=== EXERCISE INSTRUCTIONS ===
Render the lines of the listing below as a numbered list, from the line containing "Revisa nuestra página de correcciones" to the line containing "Mostrar Comentarios", with both ends included and any blank lines left out.
=== Begin Enclosure ===
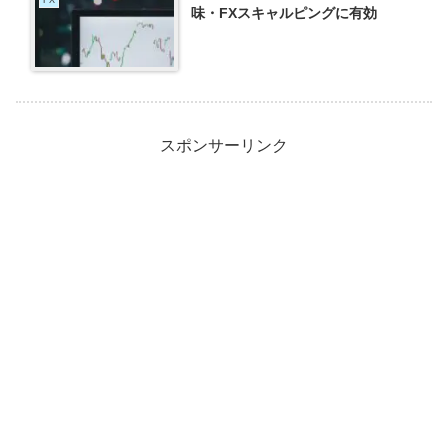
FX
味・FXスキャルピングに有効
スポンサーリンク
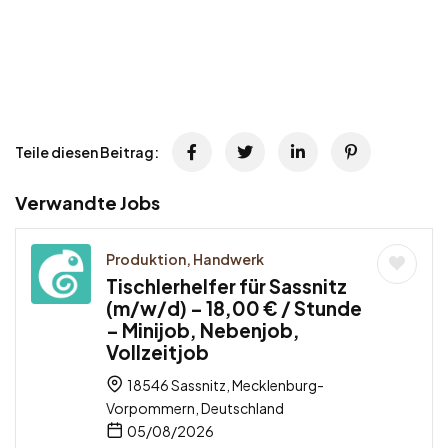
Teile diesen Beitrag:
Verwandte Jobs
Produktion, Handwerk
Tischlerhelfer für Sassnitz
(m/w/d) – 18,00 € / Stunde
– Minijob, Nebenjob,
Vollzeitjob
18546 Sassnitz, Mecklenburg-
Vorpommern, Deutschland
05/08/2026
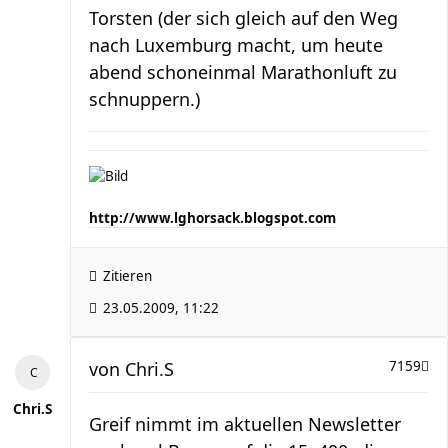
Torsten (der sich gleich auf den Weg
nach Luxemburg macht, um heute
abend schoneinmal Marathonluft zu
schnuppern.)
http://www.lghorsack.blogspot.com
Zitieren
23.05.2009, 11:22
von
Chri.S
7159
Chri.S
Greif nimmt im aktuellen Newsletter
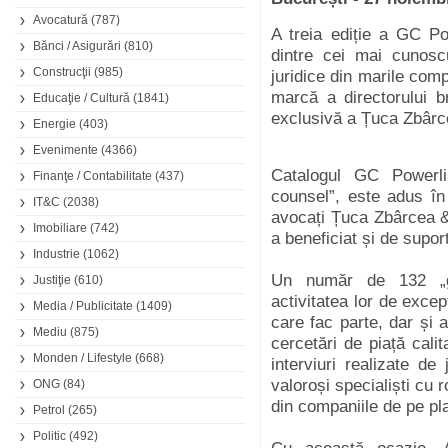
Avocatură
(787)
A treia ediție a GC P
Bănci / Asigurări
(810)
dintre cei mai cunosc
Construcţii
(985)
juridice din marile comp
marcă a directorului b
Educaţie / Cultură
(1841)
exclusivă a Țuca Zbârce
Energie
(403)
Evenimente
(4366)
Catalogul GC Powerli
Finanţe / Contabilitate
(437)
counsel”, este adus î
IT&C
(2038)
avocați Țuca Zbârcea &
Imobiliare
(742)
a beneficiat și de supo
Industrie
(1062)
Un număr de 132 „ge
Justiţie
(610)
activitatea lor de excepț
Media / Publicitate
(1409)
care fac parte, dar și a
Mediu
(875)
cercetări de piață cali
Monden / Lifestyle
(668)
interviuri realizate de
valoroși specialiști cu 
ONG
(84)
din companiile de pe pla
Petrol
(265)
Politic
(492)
=== End Enclosure ===
=== Begin Enclosure ===
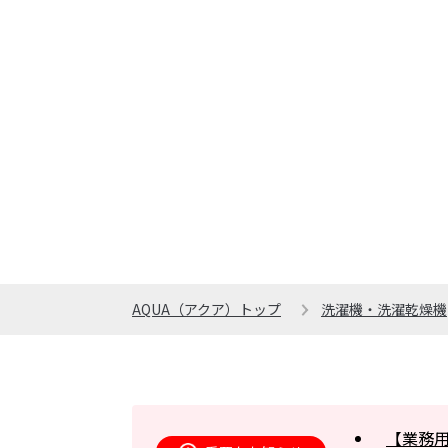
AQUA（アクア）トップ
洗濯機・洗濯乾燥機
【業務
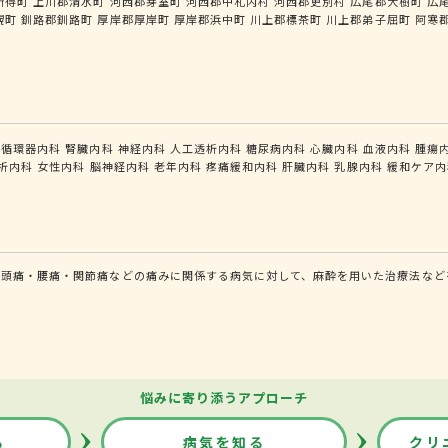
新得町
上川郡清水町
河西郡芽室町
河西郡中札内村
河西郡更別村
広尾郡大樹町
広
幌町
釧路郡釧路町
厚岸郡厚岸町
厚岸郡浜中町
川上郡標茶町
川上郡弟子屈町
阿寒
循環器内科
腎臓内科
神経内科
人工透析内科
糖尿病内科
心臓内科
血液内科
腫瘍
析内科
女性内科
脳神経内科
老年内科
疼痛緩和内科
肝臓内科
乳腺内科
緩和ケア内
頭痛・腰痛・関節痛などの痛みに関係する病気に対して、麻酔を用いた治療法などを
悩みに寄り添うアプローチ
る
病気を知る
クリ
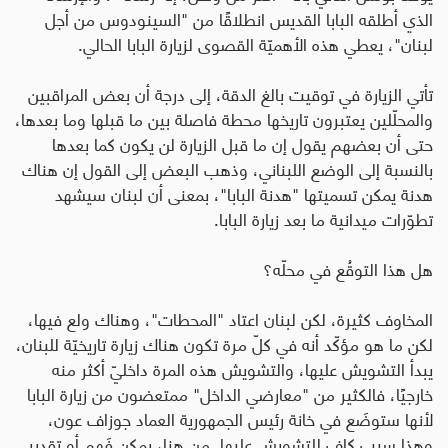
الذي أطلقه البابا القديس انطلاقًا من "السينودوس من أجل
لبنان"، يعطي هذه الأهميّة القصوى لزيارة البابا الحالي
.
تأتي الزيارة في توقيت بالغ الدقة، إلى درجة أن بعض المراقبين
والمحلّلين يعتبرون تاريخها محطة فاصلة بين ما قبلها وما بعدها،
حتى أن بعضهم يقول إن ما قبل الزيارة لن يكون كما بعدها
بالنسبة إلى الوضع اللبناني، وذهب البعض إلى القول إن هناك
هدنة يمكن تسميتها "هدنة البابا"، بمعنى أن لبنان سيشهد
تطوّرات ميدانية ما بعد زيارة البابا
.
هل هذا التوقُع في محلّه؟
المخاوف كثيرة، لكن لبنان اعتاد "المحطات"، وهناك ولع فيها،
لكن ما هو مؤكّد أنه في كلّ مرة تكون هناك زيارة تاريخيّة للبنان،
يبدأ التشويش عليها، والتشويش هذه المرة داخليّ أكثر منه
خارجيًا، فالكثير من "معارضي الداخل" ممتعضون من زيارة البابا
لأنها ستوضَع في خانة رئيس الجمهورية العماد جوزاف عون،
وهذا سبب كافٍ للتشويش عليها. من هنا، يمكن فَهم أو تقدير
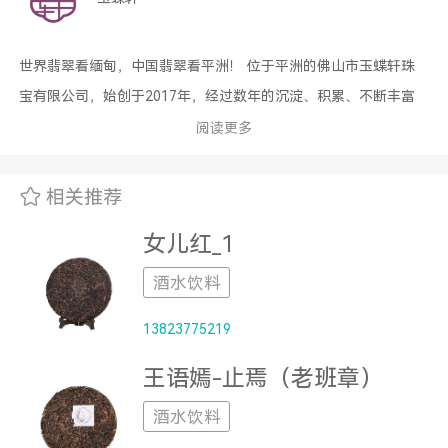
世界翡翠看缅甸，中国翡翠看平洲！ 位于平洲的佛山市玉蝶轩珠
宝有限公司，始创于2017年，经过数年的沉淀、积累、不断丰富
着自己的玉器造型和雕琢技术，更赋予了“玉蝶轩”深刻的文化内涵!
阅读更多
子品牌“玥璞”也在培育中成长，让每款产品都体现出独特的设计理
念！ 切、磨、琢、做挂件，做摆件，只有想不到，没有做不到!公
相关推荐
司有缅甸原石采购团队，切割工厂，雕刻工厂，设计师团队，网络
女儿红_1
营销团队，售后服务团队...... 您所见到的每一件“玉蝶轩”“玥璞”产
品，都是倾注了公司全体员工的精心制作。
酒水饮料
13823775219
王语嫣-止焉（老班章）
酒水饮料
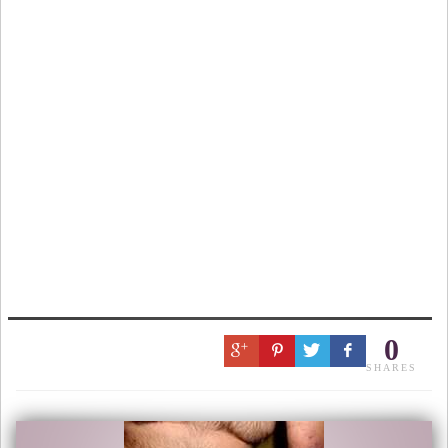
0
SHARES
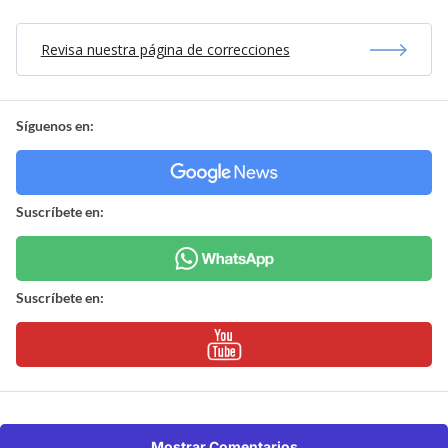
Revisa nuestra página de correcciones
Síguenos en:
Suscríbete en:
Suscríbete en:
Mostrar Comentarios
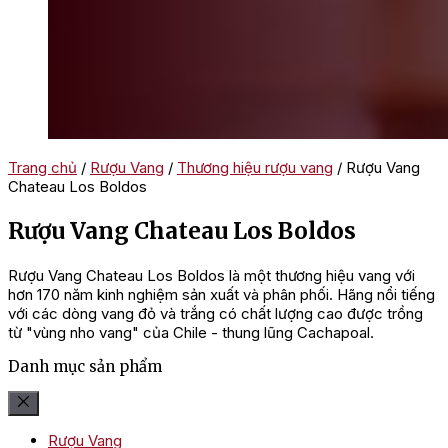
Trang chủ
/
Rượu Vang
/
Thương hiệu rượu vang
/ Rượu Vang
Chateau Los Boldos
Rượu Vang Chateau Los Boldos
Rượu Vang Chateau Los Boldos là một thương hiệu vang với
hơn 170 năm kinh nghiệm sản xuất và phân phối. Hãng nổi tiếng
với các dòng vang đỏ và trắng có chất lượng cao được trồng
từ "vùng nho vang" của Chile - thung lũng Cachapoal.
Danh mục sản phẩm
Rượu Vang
=== End Enclosure ===
=== OUTPUT FOR THIS TASK ===
1. Revisa nuestra página de correcciones
2. Síguenos en:
3. Suscríbete en:
4. Suscríbete en:
5. Mostrar Comentarios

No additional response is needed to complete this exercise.